● Task
Rewrite the material below so that each "common name" reads "vernacular name", keeping every other part the same.

start Task inputs

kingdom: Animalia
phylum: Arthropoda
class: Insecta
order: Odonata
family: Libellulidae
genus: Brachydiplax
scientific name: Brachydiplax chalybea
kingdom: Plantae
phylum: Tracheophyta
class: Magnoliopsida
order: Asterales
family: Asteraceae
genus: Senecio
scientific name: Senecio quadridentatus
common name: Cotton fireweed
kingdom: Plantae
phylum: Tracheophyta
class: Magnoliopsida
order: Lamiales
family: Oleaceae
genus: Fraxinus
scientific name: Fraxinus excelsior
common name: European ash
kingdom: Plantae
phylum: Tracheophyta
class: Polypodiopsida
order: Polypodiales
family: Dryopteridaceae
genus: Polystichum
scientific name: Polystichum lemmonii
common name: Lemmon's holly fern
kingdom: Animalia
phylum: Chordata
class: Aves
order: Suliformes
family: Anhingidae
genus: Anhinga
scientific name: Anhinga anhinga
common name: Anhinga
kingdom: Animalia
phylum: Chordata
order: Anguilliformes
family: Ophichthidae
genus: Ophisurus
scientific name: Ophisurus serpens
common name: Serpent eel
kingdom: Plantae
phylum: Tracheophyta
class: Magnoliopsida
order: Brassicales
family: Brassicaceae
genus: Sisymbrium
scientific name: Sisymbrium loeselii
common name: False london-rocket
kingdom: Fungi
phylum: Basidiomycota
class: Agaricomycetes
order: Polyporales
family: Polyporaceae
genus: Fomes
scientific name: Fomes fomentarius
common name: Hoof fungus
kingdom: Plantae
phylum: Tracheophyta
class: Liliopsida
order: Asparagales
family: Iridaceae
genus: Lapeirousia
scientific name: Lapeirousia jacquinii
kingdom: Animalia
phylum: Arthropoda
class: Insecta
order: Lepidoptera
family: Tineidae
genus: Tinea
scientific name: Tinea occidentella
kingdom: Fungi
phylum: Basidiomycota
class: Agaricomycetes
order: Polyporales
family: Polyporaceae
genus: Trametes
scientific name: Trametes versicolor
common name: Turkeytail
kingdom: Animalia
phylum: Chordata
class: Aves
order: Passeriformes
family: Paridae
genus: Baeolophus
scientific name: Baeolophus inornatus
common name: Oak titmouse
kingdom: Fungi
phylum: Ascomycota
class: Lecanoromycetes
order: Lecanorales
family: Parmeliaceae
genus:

end Task inputs

● Response
kingdom: Animalia
phylum: Arthropoda
class: Insecta
order: Odonata
family: Libellulidae
genus: Brachydiplax
scientific name: Brachydiplax chalybea
kingdom: Plantae
phylum: Tracheophyta
class: Magnoliopsida
order: Asterales
family: Asteraceae
genus: Senecio
scientific name: Senecio quadridentatus
vernacular name: Cotton fireweed
kingdom: Plantae
phylum: Tracheophyta
class: Magnoliopsida
order: Lamiales
family: Oleaceae
genus: Fraxinus
scientific name: Fraxinus excelsior
vernacular name: European ash
kingdom: Plantae
phylum: Tracheophyta
class: Polypodiopsida
order: Polypodiales
family: Dryopteridaceae
genus: Polystichum
scientific name: Polystichum lemmonii
vernacular name: Lemmon's holly fern
kingdom: Animalia
phylum: Chordata
class: Aves
order: Suliformes
family: Anhingidae
genus: Anhinga
scientific name: Anhinga anhinga
vernacular name: Anhinga
kingdom: Animalia
phylum: Chordata
order: Anguilliformes
family: Ophichthidae
genus: Ophisurus
scientific name: Ophisurus serpens
vernacular name: Serpent eel
kingdom: Plantae
phylum: Tracheophyta
class: Magnoliopsida
order: Brassicales
family: Brassicaceae
genus: Sisymbrium
scientific name: Sisymbrium loeselii
vernacular name: False london-rocket
kingdom: Fungi
phylum: Basidiomycota
class: Agaricomycetes
order: Polyporales
family: Polyporaceae
genus: Fomes
scientific name: Fomes fomentarius
vernacular name: Hoof fungus
kingdom: Plantae
phylum: Tracheophyta
class: Liliopsida
order: Asparagales
family: Iridaceae
genus: Lapeirousia
scientific name: Lapeirousia jacquinii
kingdom: Animalia
phylum: Arthropoda
class: Insecta
order: Lepidoptera
family: Tineidae
genus: Tinea
scientific name: Tinea occidentella
kingdom: Fungi
phylum: Basidiomycota
class: Agaricomycetes
order: Polyporales
family: Polyporaceae
genus: Trametes
scientific name: Trametes versicolor
vernacular name: Turkeytail
kingdom: Animalia
phylum: Chordata
class: Aves
order: Passeriformes
family: Paridae
genus: Baeolophus
scientific name: Baeolophus inornatus
vernacular name: Oak titmouse
kingdom: Fungi
phylum: Ascomycota
class: Lecanoromycetes
order: Lecanorales
family: Parmeliaceae
genus:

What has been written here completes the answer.